The core problem with CR is that he doesn’t see that, for Coase, a “deal” is a very different creature from a routine market transaction, and this difference is what the whole theory is about.
Incidentally, there are many problems with Coase’s formulation. Here are the two I believe to be the most important: (1) Coase assumes a unitary entrepreneur who owns the firm, profits from its success, and is the fountainhead for the entire order-issuing apparatus. This is the case for many small and medium-sized enterprises but fundamentally false for most of the corporate world. To some extent, the transaction cost theory can be tweaked to adapt to the corporate economy, but in the process it loses much of its explanatory power. (2) Coase focuses on what I regard as a secondary aspect of the existence (why do firms exist?) and boundary (make or buy) problems. Transaction cost factors are real but pale in importance beside the role played by the presence or absence of interaction effects between activities. Firms exist in the first place because they bundle activities that would have little value (and would therefore not be undertaken) separately. Or, if you prefer formalism, they exist to internalize nonconvexities. This is equally an explanation for make-or-buy choices.
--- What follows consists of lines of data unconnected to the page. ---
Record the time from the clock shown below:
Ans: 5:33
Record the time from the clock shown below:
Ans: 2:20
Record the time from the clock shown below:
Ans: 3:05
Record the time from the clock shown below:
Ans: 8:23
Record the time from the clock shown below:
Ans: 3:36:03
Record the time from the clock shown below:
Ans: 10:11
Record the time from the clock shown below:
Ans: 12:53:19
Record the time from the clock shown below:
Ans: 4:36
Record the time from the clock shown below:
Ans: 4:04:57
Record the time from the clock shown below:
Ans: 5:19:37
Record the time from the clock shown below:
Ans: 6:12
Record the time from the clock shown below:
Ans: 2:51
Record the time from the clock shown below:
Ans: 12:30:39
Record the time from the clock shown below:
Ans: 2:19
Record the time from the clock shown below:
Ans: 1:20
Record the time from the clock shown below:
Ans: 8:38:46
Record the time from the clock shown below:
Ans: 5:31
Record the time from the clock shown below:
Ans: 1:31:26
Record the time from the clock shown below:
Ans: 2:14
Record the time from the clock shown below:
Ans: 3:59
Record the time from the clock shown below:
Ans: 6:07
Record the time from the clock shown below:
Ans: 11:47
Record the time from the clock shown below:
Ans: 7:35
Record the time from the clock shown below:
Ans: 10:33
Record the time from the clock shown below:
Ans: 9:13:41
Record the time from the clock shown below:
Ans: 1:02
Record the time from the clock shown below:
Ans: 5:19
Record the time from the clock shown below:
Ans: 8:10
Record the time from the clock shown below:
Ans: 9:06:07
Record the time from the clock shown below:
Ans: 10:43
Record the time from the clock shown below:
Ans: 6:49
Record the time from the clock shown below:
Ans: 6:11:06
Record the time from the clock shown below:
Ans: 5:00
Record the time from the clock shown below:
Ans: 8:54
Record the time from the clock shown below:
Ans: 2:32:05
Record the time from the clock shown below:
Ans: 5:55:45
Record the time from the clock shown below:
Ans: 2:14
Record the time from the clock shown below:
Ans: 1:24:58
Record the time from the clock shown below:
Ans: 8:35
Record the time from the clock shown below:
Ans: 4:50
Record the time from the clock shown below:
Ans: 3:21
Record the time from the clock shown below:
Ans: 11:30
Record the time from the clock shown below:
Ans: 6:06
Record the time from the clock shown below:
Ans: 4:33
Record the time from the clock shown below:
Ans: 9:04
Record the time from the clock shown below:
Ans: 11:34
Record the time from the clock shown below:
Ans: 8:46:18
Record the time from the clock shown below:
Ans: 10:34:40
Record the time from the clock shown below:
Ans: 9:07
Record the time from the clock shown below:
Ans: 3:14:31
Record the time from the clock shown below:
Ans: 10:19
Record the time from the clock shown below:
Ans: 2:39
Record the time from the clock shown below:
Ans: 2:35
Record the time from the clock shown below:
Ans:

Coase’s analysis was compelling for economists because it reconciled nonmarket organization (the internal coordination of firms) with the assumption of the efficiency properties of a competitive market. The much stronger argument based on nonconvexities is a harder sell because it also calls into question the premise of market efficiency.
Is there a good (preferably recent) analysis of the recent increase in monopolization from this Coasian/institutionalist perspective? Also, is there such analysis for the evolution of high tech (mostly "Silicon Valley"-type) firms and whether they face new/different cost-benefit analyses relative to older firms?
ReplyDeleteEddie: There's a burgeoning literature in the decline of competition and its role in increasing the profit share; you may know it better than I do. I've dipped in here and there, and I haven't seen any application of Coase. As for high tech, I haven't looked at this at all, but I suspect you would find more references there to transaction costs.
ReplyDeleteOver at Naked Capitalism, where the OP was reposted, I recommended the work of Eileen Appelbaum. Her recent article, "“Domestic Outsourcing, Rent Seeking, and Increasing Inequality” in the Review of Radical Political Economics is paywalled, but she has a different version, “What’s Behind the Increase in Inequality?” up at the Center for Economics and Policy Research (CEPR) website. Coasian it ain't, however.